• _PROMPT 1_:
Translate this sentence from the passage about Katrina news coverage into Spanish: "None of those reports, as it turned out, was verified or substantiated."
====== GIVEN PASSAGE ======
News reports also spoke of roving gangs that terrorized occupants of the Louisiana Superdome, where many people had taken shelter. The reports said children were victims of sexual assault, that one seven-year-old was raped and her throat was slit. They reported that sharks were plying the flooded streets of New Orleans.

None of those reports, as it turned out, was verified or substantiated.

“If anyone rioted,” said a bipartisan congressional report about Katrina, “it was the media.

“Many stories of rape, murder, and general lawlessness were at best unsubstantiated, at worst simply false.”

Erroneous and over-the-top reporting, I wrote in Getting It Wrong, “had the cumulative the effect of painting for America and the rest of the world a scene of surreal violence and terror, something straight out of Mad Max or Lord of the Flies.”

Which was rather how Maureen Dowd characterized Katrina’s aftermath in her New York Times column, published September 3, 2005, under the headline, “United States Of Shame”:Screen Shot 2015-08-23 at 3.39.57 PM

“America,” she wrote, “is once more plunged into a snake pit of anarchy, death, looting, raping, marauding thugs, suffering innocents, a shattered infrastructure, a gutted police force, insufficient troop levels and criminally negligent government planning. But this time it’s happening in America.”
======
• _PROMPT 2_:
In the rows below, substitute "name" for "label" and reproduce them from the line containing "What is the" through the end of the rows, changing nothing else. Leave out the pictures.
====== RECORDS FOR THIS EXERCISE ======
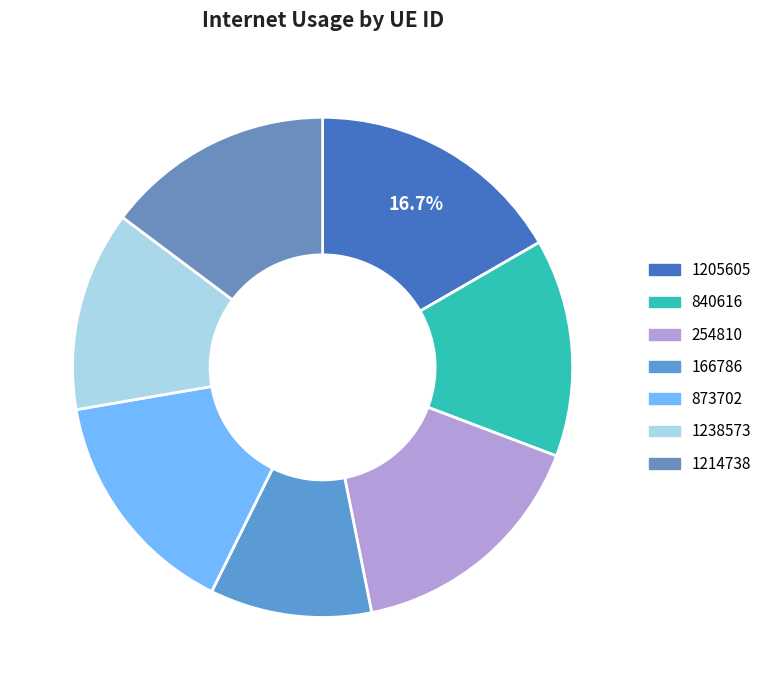

How much of the chart is everything except 1238573?

87.1%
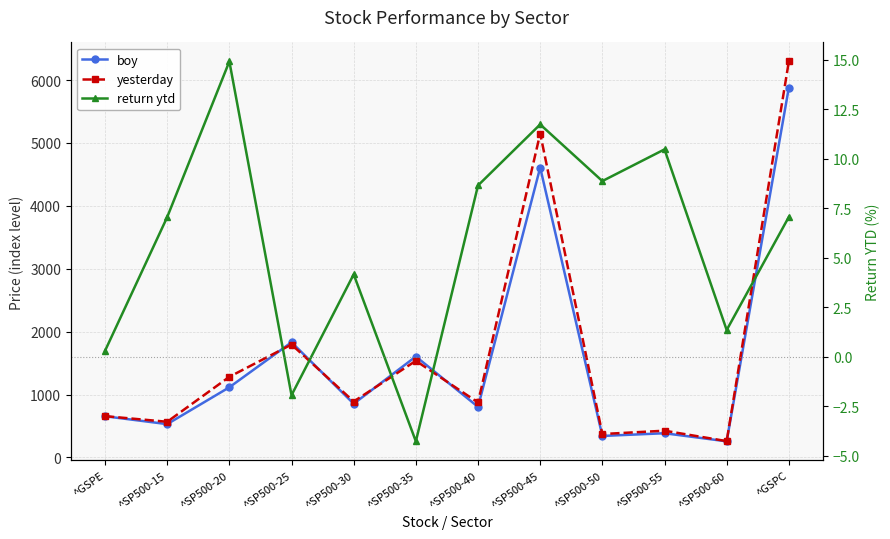

What is the label of the 3rd point from the right?

^SP500-55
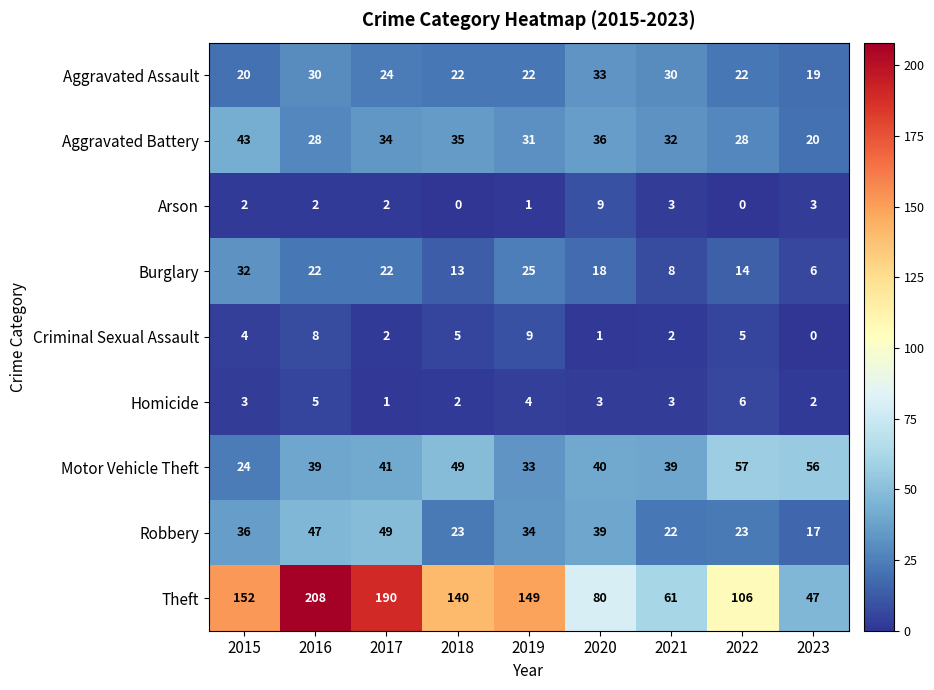

Rank the series at 2018 from lowest to highest value.

Arson, Homicide, Criminal Sexual Assault, Burglary, Aggravated Assault, Robbery, Aggravated Battery, Motor Vehicle Theft, Theft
======
• _EXERCISE RESULT 1_:
Ninguno de esos informes, según resultó, fue verificado ni corroborado.

• _EXERCISE RESULT 2_:
What is the name of the 3rd point from the right?

^SP500-55

Rank the series at 2018 from lowest to highest value.

Arson, Homicide, Criminal Sexual Assault, Burglary, Aggravated Assault, Robbery, Aggravated Battery, Motor Vehicle Theft, Theft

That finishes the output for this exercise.